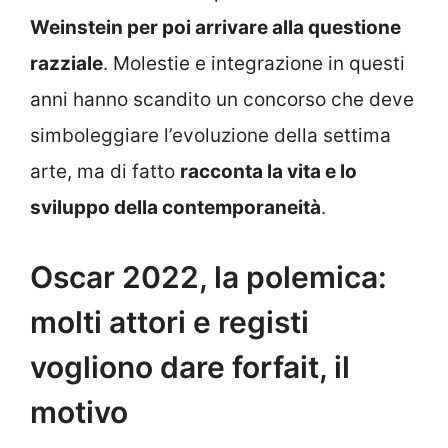
Weinstein per poi arrivare alla questione
razziale
. Molestie e integrazione in questi
anni hanno scandito un concorso che deve
simboleggiare l’evoluzione della settima
arte, ma di fatto
racconta la vita e lo
sviluppo della contemporaneità
.
Oscar 2022, la polemica:
molti attori e registi
vogliono dare forfait, il
motivo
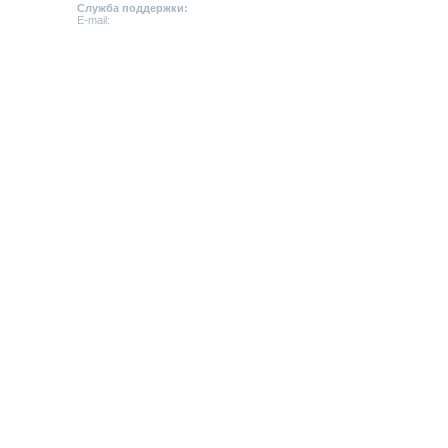
Служба поддержки:
E-mail:
support@emerci.ru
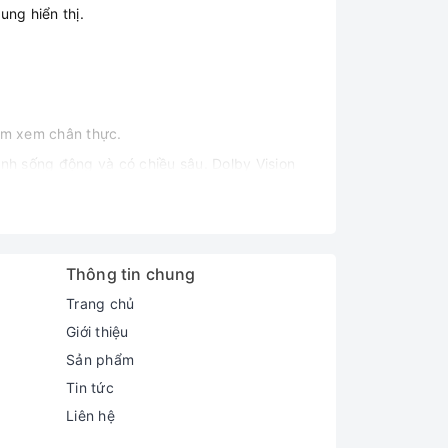
ung hiển thị.
hiệm xem chân thực.
nh sống động và có chiều sâu. Dolby Vision
màu sắc và độ tương phản.
Thông tin chung
Trang chủ
Giới thiệu
Sản phẩm
g đang xem.
Tin tức
Liên hệ
ore với các ứng dụng phổ biến như Netflix,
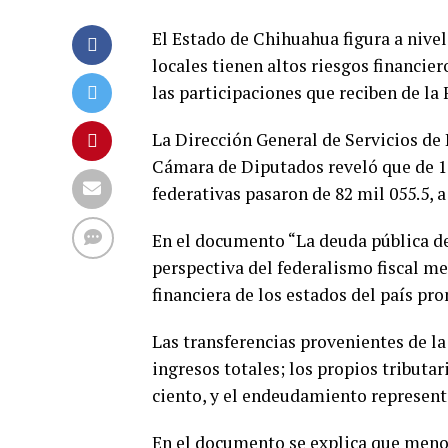
El Estado de Chihuahua figura a nivel
locales tienen altos riesgos financi
las participaciones que reciben de la
La Dirección General de Servicios de
Cámara de Diputados reveló que de 199
federativas pasaron de 82 mil 055.5, 
En el documento “La deuda pública de
perspectiva del federalismo fiscal me
financiera de los estados del país pr
Las transferencias provenientes de la
ingresos totales; los propios tributar
ciento, y el endeudamiento representó
En el documento se explica que menos 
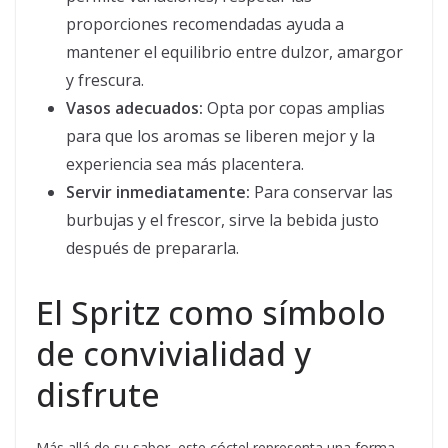
proporciones recomendadas ayuda a
mantener el equilibrio entre dulzor, amargor
y frescura.
Vasos adecuados:
Opta por copas amplias
para que los aromas se liberen mejor y la
experiencia sea más placentera.
Servir inmediatamente:
Para conservar las
burbujas y el frescor, sirve la bebida justo
después de prepararla.
El Spritz como símbolo
de convivialidad y
disfrute
Más allá de su sabor, este cóctel representa una forma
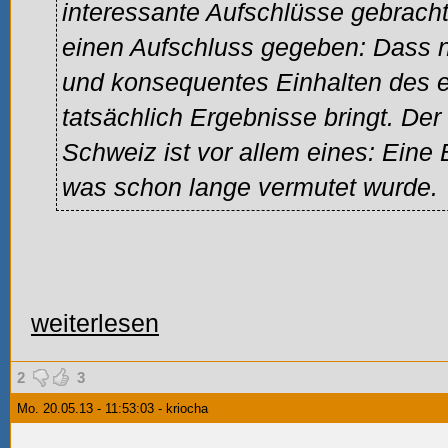
interessante Aufschlüsse gebracht
einen Aufschluss gegeben: Dass n
und konsequentes Einhalten des
tatsächlich Ergebnisse bringt. Der
Schweiz ist vor allem eines: Eine 
was schon lange vermutet wurde.
weiterlesen
2
3
Mo. 20.05.13 - 11:53:03 - kriocha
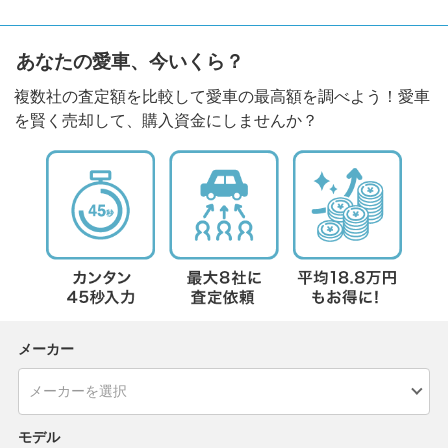
あなたの愛車、今いくら？
複数社の査定額を比較して愛車の最高額を調べよう！愛車
を賢く売却して、購入資金にしませんか？
メーカー
モデル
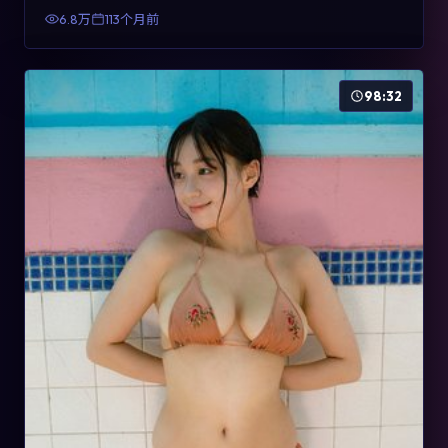
有检索与收藏价值。
6.8万
113个月前
98:32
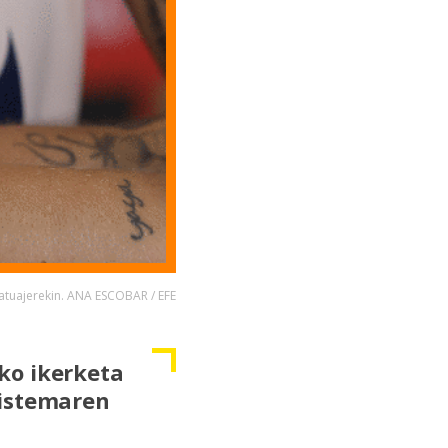
atuajerekin. ANA ESCOBAR / EFE
ko ikerketa
sistemaren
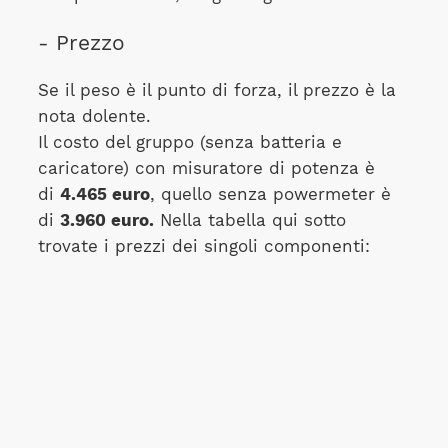
- Prezzo
Se il peso è il punto di forza, il prezzo è la
nota dolente.
Il costo del gruppo (senza batteria e
caricatore) con misuratore di potenza è
di
4.465 euro
, quello senza powermeter è
di
3.960 euro.
Nella tabella qui sotto
trovate i prezzi dei singoli componenti:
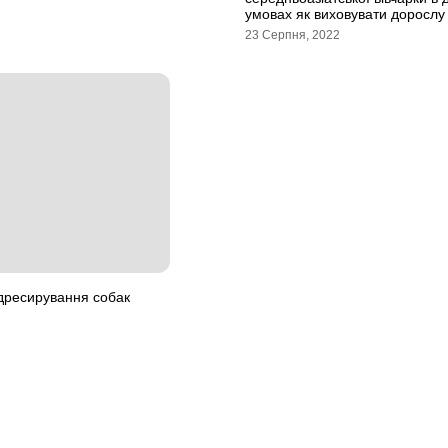
умовах як виховувати дорослу 
23 Серпня, 2022
дресирування собак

### What to produce
No pictures belong in the copy. Transcribe every entry exactly.

### Output below
Weinstein per poi arrivare alla questione
razziale
. Molestie e integrazione in questi
anni hanno scandito un concorso che deve
simboleggiare l’evoluzione della settima
arte, ma di fatto
racconta la vita e lo
sviluppo della contemporaneità
.
Oscar 2022, la polemica:
molti attori e registi
vogliono dare forfait, il
motivo
Служба поддержки:
E-mail:
support@emerci.ru
ung hiển thị.
hiệm xem chân thực.
nh sống động và có chiều sâu. Dolby Vision
màu sắc và độ tương phản.
Thông tin chung
Trang chủ
Giới thiệu
Sản phẩm
g đang xem.
Tin tức
Liên hệ
ore với các ứng dụng phổ biến như Netflix,
El Estado de Chihuahua figura a nivel
locales tienen altos riesgos financi
las participaciones que reciben de la
La Dirección General de Servicios de
Cámara de Diputados reveló que de 199
federativas pasaron de 82 mil 055.5, 
En el documento “La deuda pública de
perspectiva del federalismo fiscal me
financiera de los estados del país pr
Las transferencias provenientes de la
ingresos totales; los propios tributar
ciento, y el endeudamiento representó
En el documento se explica que menos 
proporciones recomendadas ayuda a
mantener el equilibrio entre dulzor, amargor
y frescura.
Vasos adecuados:
Opta por copas amplias
para que los aromas se liberen mejor y la
experiencia sea más placentera.
Servir inmediatamente:
Para conservar las
burbujas y el frescor, sirve la bebida justo
después de prepararla.
El Spritz como símbolo
de convivialidad y
disfrute
Más allá de su sabor, este cóctel representa una forma
interessante Aufschlüsse gebracht
einen Aufschluss gegeben: Dass n
und konsequentes Einhalten des
tatsächlich Ergebnisse bringt. Der
Schweiz ist vor allem eines: Eine 
was schon lange vermutet wurde.
weiterlesen
2
3
Mo. 20.05.13 - 11:53:03 - kriocha
あなたの愛車、今いくら？
複数社の査定額を比較して愛車の最高額を調べよう！愛車
を賢く売却して、購入資金にしませんか？
メーカー
モデル
有检索与收藏价值。
6.8万
113个月前
98:32
atuajerekin. ANA ESCOBAR / EFE
ko ikerketa
sistemaren
- Prezzo
Se il peso è il punto di forza, il prezzo è la
nota dolente.
Il costo del gruppo (senza batteria e
caricatore) con misuratore di potenza è
di
4.465 euro
, quello senza powermeter è
di
3.960 euro.
Nella tabella qui sotto
trovate i prezzi dei singoli componenti:
умовах як виховувати дорослу 
23 Серпня, 2022
дресирування собак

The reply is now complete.